Tide of Syrian refugees ebbs and flows across border with Lebanon

Mon, Mar 11, 2013, 09:22

   

Lebanon is awash with a cresting tide of Syrian refugees.

They are everywhere. Syrians sip lattes served by Syrians in fashionable cafes on Beirut’s Hamra Street. Syrians sell delicious meat pies in a tiny bakery across from my hotel, where Syrians sleep for a night or two while collecting or seeing off family at the airport. Damascus flights have been suspended by war. Syrians beg and Syrians in green uniforms sweep the streets.

On glitzy Verdun Street, Ziad hawks fruit and vegetables from a barrow, his job in Idlib in northern Syria. He commutes to the wholesale market by mini-bus from the mountain town of Aley on the Beirut-Damascus highway.

He lives with his wife, infant son and two older children in a three-room furnished flat where the rent is an unaffordable $400 (¤308) a month. “I can feed my children but must find a cheaper place,” he says.

Ziad came four months ago and has no news about his home in rebel-controlled territory. His children go to the free Syrian school, a half-hour’s climb up a steep flight of steps. The bus is too expensive.

Fifteen people are living in the flat upstairs in the poorly finished building. Ayman, an accountant with the Central Bank of Syria, his brother-in-law, wives, their mother, Khadija, and 10 children sleep on sofas and thin mattresses on the floor. Blankets are piled in a corner. The children play on the tiny balcony.

“I brought my family here and will go home to get my $200 salary,” Ayman says in English. “When I come back I’ll look for work.”

Khadija, a gaunt woman in headscarves and green velvet gown who came two months ago, complains: “We registered with the mukhtar , or local official, but only people with wasta , or influence, get help.”


Camps along road
They are well off compared to Syrians living in Ib Elias, a town in the western Bekaa Valley where the highway is flanked by camps the Lebanese authorities claim do not exist.

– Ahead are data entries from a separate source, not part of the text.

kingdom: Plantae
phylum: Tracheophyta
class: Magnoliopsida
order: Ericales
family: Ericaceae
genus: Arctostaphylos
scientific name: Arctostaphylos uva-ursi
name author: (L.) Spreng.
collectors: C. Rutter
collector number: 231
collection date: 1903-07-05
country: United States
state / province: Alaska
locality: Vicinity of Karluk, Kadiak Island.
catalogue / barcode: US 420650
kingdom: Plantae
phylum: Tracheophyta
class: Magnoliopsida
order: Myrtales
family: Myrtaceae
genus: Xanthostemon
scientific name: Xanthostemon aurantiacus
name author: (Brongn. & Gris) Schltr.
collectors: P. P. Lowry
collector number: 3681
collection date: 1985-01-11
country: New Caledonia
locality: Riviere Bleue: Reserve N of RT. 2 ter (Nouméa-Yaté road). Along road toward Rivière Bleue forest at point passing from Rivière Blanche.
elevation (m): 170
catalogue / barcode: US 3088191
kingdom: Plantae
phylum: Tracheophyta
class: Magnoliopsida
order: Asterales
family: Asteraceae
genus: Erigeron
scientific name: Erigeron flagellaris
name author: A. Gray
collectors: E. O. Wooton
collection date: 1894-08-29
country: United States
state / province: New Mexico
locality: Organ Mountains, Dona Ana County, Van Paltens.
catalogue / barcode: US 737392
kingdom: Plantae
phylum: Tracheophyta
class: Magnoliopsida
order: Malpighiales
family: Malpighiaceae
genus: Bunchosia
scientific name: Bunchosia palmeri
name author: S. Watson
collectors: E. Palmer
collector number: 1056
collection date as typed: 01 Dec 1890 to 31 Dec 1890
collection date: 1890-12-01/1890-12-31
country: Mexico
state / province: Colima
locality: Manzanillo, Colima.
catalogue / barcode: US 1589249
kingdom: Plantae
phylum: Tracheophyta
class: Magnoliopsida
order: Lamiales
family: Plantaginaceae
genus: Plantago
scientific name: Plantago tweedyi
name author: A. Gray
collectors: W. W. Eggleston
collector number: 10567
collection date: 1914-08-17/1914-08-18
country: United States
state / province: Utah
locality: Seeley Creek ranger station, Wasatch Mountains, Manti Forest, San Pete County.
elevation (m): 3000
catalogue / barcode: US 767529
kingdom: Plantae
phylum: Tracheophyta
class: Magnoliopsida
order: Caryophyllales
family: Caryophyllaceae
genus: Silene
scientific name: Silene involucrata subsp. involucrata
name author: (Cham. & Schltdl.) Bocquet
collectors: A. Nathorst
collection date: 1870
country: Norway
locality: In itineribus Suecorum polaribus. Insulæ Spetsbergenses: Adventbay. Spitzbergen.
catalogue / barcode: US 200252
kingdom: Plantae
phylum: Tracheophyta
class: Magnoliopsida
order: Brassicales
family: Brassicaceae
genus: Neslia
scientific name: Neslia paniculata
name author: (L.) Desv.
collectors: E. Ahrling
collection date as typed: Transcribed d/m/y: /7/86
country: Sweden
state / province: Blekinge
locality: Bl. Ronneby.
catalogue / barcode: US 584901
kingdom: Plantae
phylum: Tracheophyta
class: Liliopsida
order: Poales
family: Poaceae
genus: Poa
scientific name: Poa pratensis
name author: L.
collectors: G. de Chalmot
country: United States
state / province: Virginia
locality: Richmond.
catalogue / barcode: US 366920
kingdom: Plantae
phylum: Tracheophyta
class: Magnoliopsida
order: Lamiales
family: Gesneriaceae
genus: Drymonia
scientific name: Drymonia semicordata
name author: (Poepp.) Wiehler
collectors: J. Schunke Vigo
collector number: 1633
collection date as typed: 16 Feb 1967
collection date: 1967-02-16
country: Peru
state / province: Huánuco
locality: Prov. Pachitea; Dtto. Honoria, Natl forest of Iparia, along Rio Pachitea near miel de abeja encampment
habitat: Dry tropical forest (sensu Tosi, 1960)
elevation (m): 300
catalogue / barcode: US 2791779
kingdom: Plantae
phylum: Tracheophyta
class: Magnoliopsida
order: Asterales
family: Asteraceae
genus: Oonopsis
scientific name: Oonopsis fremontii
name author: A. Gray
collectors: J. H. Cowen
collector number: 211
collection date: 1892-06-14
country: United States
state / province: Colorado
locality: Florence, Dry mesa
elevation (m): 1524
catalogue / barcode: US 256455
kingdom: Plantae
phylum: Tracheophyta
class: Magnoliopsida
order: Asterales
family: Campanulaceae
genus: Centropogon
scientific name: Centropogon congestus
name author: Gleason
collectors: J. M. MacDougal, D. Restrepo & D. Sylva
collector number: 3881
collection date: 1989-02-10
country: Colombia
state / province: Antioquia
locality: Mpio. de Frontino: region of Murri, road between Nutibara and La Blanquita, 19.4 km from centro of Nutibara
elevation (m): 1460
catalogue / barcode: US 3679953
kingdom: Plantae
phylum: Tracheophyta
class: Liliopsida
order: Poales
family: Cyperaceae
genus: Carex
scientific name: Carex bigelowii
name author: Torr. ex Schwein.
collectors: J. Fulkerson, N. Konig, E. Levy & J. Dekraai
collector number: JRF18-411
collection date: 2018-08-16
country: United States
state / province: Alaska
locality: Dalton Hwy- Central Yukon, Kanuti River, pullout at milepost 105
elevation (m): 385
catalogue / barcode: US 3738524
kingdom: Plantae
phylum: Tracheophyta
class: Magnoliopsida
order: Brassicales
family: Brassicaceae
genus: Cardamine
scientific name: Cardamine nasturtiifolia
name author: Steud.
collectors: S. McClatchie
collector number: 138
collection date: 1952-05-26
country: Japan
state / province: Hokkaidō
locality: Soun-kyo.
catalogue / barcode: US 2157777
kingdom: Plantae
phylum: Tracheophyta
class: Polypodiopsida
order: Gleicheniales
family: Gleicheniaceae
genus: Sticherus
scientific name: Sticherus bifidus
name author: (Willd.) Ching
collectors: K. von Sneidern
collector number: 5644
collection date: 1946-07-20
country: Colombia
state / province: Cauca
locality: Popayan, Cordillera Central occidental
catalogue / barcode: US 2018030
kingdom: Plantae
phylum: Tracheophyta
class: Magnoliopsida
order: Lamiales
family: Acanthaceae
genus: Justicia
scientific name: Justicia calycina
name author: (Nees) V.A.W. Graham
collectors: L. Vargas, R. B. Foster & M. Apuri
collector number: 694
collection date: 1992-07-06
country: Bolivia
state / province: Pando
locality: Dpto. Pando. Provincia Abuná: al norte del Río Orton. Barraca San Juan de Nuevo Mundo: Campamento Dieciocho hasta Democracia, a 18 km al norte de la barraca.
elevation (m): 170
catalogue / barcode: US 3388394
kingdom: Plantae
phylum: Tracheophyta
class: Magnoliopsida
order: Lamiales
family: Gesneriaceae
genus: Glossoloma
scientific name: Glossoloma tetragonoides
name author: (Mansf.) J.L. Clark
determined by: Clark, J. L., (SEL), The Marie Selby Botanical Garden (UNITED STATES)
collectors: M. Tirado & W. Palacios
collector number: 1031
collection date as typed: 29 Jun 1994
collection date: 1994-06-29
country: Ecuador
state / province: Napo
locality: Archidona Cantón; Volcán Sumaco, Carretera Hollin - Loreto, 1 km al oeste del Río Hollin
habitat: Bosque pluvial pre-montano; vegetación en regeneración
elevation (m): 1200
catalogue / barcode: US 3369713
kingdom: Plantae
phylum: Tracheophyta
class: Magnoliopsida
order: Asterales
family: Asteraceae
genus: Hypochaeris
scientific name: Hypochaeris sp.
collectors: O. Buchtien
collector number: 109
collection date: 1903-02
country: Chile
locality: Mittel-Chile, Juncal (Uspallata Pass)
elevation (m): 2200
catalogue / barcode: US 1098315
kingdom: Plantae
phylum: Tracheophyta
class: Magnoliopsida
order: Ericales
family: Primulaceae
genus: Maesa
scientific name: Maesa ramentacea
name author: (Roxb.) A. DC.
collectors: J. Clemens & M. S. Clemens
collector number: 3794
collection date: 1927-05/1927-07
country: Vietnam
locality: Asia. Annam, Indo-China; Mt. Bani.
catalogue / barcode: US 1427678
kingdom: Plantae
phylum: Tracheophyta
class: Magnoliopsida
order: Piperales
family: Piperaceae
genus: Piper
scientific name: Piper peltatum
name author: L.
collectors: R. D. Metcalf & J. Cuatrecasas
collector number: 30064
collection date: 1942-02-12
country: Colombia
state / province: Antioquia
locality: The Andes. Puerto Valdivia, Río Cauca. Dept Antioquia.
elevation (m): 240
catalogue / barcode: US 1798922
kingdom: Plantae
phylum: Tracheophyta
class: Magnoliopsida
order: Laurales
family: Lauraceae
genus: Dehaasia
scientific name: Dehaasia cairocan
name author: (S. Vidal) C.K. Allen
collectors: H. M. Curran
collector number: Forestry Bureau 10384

Next to St Thomas’s vineyard is a small settlement of Syrians from Aleppo’s countryside. Shelters are patchworks of plastic. Raw sewage pools in a hollow. A large dog roams among chickens and ducks. We sip sweet tea sitting on chairs set next to a pen housing sheep and goats: refugees all.

Two elderly women have tattoos on their chins, indicating they are of Bedouin stock.

Muhammad Shaaban, a thin unshaven man, says: “Sometimes we get work on a farm or building site. It’s winter, so even Lebanese don’t work.”